RECORDS FOR THIS TASK
+++

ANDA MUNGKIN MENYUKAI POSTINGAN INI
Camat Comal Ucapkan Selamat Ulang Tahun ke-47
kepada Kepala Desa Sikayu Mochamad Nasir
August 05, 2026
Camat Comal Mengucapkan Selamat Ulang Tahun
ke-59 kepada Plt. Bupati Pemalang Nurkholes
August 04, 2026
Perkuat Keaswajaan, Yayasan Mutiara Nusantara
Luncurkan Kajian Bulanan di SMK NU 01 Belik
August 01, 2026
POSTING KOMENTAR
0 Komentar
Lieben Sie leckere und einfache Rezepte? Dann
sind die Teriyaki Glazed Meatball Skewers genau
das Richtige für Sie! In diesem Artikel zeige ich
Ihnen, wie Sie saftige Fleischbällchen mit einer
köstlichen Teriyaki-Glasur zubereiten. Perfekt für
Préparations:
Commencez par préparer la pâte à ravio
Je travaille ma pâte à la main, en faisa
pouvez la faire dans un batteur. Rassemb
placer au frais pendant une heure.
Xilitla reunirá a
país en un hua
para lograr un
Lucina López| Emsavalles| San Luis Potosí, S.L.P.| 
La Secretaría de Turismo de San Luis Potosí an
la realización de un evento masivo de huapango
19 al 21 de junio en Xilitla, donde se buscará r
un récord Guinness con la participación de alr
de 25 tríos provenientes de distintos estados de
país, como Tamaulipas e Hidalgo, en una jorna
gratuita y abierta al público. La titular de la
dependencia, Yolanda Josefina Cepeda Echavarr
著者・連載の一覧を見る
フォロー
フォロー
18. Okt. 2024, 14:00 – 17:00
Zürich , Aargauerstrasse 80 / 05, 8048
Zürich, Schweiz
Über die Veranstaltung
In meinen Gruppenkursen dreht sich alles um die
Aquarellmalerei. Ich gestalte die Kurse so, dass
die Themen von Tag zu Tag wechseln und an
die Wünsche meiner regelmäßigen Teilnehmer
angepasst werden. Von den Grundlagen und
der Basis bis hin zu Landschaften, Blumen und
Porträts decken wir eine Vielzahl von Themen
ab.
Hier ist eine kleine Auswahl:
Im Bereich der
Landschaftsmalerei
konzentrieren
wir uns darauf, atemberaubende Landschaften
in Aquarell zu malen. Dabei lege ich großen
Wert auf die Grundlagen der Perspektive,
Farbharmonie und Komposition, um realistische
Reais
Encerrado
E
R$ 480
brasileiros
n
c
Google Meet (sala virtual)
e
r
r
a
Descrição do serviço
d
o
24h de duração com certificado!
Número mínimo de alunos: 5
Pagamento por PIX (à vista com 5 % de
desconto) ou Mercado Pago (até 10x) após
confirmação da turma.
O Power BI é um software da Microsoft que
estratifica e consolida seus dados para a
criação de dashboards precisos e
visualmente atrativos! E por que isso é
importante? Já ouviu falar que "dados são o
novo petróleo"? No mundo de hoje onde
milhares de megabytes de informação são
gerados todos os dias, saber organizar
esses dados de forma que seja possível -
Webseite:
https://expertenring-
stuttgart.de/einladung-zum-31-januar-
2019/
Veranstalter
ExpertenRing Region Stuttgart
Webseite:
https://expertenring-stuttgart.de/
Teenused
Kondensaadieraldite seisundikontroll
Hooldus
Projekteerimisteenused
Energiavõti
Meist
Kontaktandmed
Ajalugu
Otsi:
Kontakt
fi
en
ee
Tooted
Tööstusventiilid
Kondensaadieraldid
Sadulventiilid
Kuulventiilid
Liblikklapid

+++

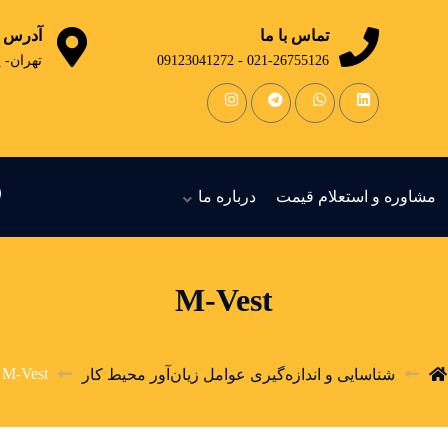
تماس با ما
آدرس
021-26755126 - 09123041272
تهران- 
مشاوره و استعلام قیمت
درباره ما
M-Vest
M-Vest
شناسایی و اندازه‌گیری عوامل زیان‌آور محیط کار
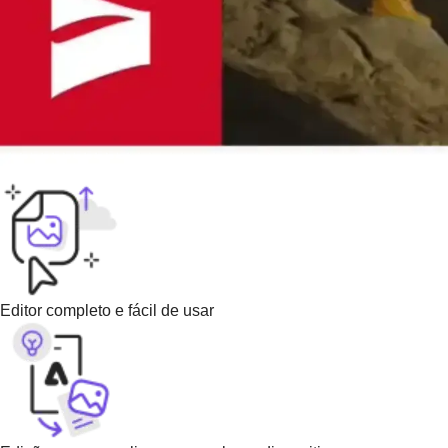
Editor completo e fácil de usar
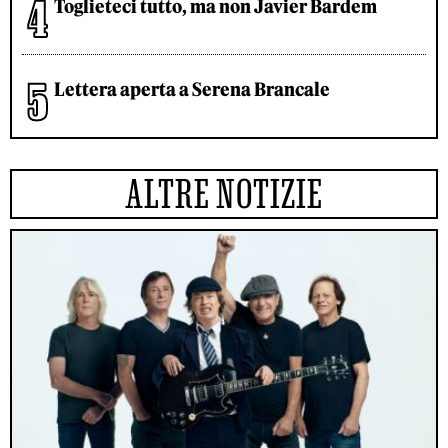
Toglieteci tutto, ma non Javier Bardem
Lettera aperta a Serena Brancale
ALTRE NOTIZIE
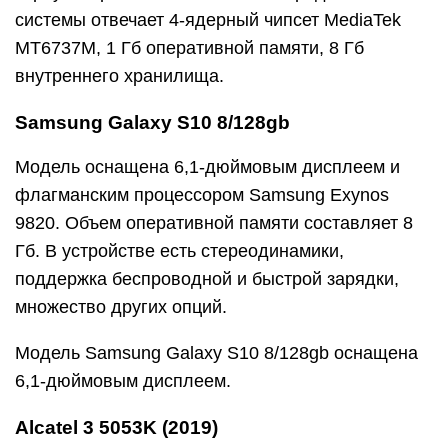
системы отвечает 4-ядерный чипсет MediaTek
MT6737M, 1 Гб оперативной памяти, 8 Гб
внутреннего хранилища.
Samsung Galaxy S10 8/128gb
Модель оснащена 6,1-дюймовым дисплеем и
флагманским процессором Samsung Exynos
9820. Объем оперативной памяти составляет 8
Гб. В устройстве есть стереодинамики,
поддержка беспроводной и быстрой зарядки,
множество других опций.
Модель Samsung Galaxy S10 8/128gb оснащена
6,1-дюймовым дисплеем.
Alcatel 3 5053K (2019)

+++

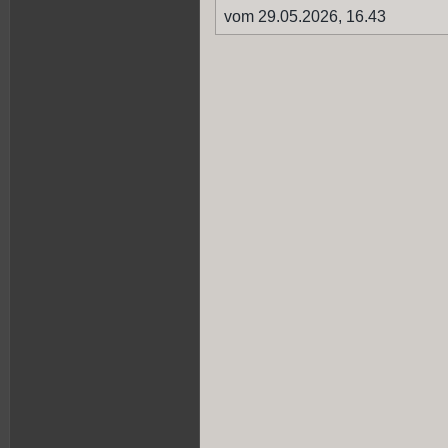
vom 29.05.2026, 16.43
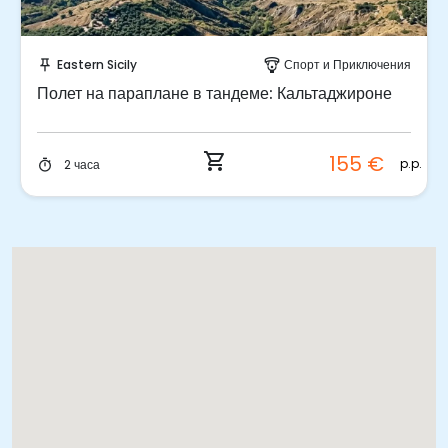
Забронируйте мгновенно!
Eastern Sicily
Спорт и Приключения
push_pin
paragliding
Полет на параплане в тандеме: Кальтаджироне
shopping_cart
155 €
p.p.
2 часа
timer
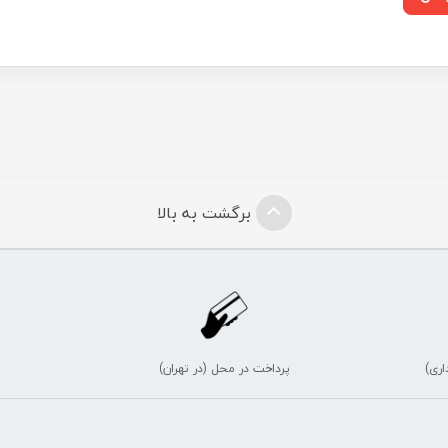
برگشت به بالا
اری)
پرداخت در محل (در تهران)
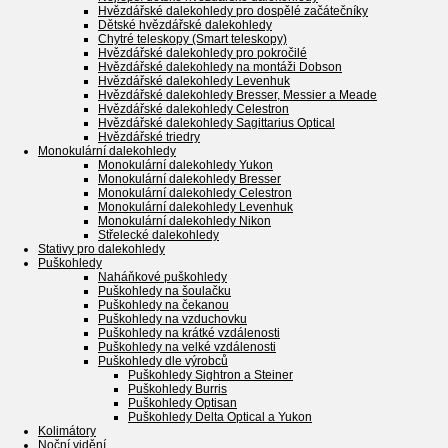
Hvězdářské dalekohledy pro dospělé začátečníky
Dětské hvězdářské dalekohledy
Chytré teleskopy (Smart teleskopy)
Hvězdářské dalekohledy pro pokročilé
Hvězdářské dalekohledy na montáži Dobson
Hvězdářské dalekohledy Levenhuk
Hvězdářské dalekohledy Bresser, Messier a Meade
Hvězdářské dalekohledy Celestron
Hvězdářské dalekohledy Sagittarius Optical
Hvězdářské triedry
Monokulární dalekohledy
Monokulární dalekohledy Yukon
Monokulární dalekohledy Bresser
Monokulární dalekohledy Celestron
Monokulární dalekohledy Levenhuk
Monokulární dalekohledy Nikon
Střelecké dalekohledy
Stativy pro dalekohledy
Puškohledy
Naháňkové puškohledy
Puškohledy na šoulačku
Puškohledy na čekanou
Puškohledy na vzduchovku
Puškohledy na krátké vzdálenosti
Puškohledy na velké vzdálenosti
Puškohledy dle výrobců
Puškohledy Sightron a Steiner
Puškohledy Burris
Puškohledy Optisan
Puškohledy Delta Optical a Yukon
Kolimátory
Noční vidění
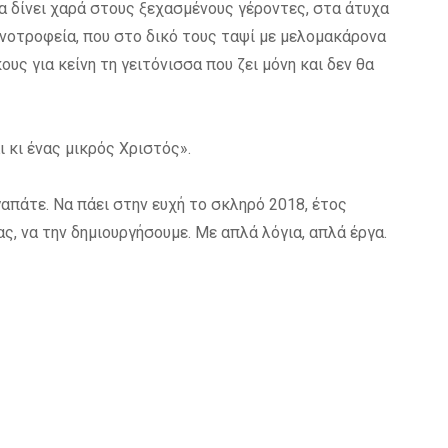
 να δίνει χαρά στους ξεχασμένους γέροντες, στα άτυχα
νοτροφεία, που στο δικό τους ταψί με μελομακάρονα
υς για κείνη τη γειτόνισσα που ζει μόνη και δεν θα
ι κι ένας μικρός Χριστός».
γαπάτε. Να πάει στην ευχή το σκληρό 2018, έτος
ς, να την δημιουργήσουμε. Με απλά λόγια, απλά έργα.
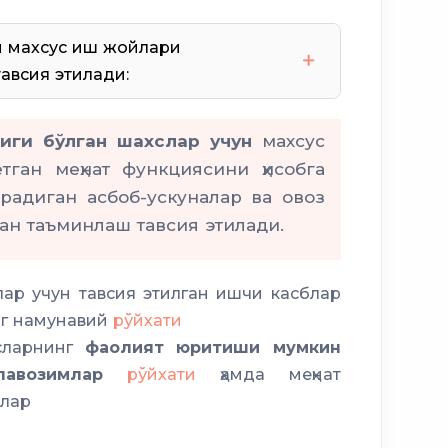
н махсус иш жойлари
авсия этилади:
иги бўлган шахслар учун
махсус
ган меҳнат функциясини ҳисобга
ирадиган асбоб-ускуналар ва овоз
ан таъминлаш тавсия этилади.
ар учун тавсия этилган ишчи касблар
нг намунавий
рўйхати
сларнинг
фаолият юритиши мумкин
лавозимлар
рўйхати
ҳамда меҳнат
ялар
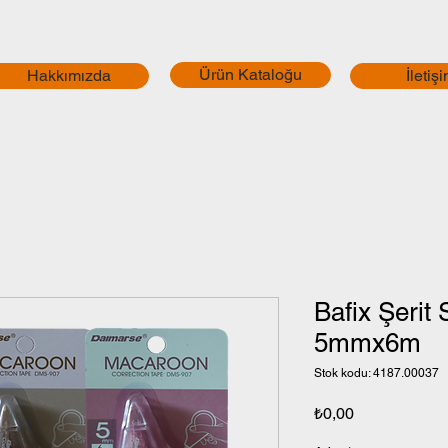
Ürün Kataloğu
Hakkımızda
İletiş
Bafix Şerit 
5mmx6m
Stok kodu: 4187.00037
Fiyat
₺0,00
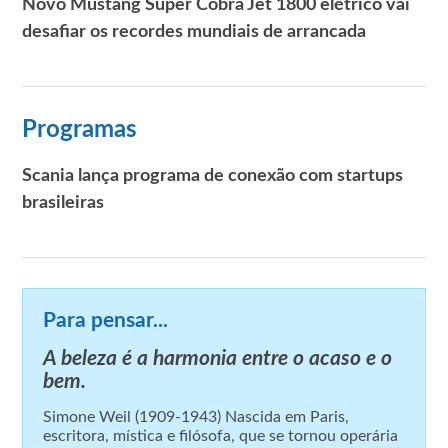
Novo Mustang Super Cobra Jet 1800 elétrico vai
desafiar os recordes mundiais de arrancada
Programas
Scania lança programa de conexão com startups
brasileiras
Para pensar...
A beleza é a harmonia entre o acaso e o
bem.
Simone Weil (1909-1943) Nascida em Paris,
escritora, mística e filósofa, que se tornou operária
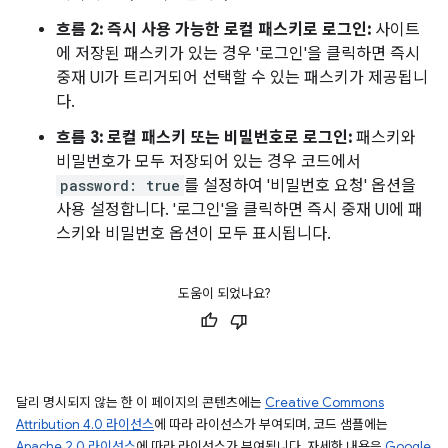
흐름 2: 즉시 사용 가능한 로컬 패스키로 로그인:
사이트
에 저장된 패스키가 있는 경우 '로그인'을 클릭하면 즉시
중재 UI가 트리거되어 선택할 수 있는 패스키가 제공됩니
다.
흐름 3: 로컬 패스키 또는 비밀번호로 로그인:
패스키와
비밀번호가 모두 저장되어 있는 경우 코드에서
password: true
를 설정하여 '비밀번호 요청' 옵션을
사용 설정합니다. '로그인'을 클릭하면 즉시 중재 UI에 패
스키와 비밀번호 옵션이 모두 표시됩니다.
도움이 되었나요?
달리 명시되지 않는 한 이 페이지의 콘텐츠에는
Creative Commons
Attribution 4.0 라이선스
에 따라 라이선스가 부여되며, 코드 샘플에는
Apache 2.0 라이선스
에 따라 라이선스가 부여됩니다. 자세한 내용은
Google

+++

ABOUT THIS TASK
Format the listing lines as a numbered list, leaving out blank lines. Begin at the line that has "Toglieteci tutto, ma non Javier Bardem" and stop after the line that has "ALTRE NOTIZIE".

YOUR RESPONSE
1. Toglieteci tutto, ma non Javier Bardem
2. Lettera aperta a Serena Brancale
3. ALTRE NOTIZIE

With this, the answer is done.